The Inquirer editorial board is incensed that the legislature is even thinking about enforcing state law. Do they even bother to look at the facts? Of course not. Facts are optional in today’s journalism:
Pennsylvania legislators, forever beholden to the gun lobby it seems, want to kill lost-or-stolen ordinances enacted by a number of Pennsylvania towns to help fight illegal gun trafficking.
The ordinances, passed by 30 communities, require lawful gun owners to report it to police when their firearms have been lost or stolen.
Can the Inquirer name a single case where any of these towns or cities have used to ordinance to go after straw buyers? Can they even name a case of anyone being fined? No, they can’t. They can’t because to the best of my knowledge, this critical, badly needed law has never been used. That’s rather shocking when anti-gun activists and anti-gun politicians acted like the sky was going to fall if they didn’t pass these ordinances.
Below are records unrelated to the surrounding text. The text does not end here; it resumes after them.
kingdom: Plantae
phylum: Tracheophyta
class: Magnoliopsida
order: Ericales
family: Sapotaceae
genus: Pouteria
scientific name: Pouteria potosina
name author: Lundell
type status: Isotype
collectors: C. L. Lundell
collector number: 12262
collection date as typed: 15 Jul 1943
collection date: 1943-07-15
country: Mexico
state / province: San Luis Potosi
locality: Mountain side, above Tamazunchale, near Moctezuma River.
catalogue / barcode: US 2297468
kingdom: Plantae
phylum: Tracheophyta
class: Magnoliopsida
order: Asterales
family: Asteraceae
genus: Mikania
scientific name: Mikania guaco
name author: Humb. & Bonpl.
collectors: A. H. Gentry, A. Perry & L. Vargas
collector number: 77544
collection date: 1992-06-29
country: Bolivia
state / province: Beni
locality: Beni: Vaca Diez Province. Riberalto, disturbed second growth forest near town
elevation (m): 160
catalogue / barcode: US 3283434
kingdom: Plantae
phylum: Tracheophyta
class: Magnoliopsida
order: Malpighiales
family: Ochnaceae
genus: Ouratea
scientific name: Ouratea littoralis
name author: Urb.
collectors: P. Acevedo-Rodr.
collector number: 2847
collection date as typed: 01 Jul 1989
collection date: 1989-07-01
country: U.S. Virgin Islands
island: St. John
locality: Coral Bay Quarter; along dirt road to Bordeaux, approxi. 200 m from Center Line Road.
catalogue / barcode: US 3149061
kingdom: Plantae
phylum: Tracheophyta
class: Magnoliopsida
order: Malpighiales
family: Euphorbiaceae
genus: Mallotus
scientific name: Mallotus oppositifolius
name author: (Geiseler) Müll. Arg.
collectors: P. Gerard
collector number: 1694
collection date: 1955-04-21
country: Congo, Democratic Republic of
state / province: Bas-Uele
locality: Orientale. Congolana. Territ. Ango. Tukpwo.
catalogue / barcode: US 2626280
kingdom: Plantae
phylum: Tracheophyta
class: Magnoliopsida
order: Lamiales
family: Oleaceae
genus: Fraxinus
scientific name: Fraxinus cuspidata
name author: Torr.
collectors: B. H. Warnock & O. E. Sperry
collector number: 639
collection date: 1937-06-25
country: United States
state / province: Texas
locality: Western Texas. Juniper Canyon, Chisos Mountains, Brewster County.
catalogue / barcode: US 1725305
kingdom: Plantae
I am also amazed that the Inquirer has the temerity to suggest Pennsylvania does not have adequate “straw buyer” laws, when it imposes felony sentences on the behavior, and the state outlaws all private transfers of handguns, and has since 1934. Very few other states have such a restriction. If the Inquirer wants to editorialize like these laws don’t exist, pardon us if we get busy working to make that a reality.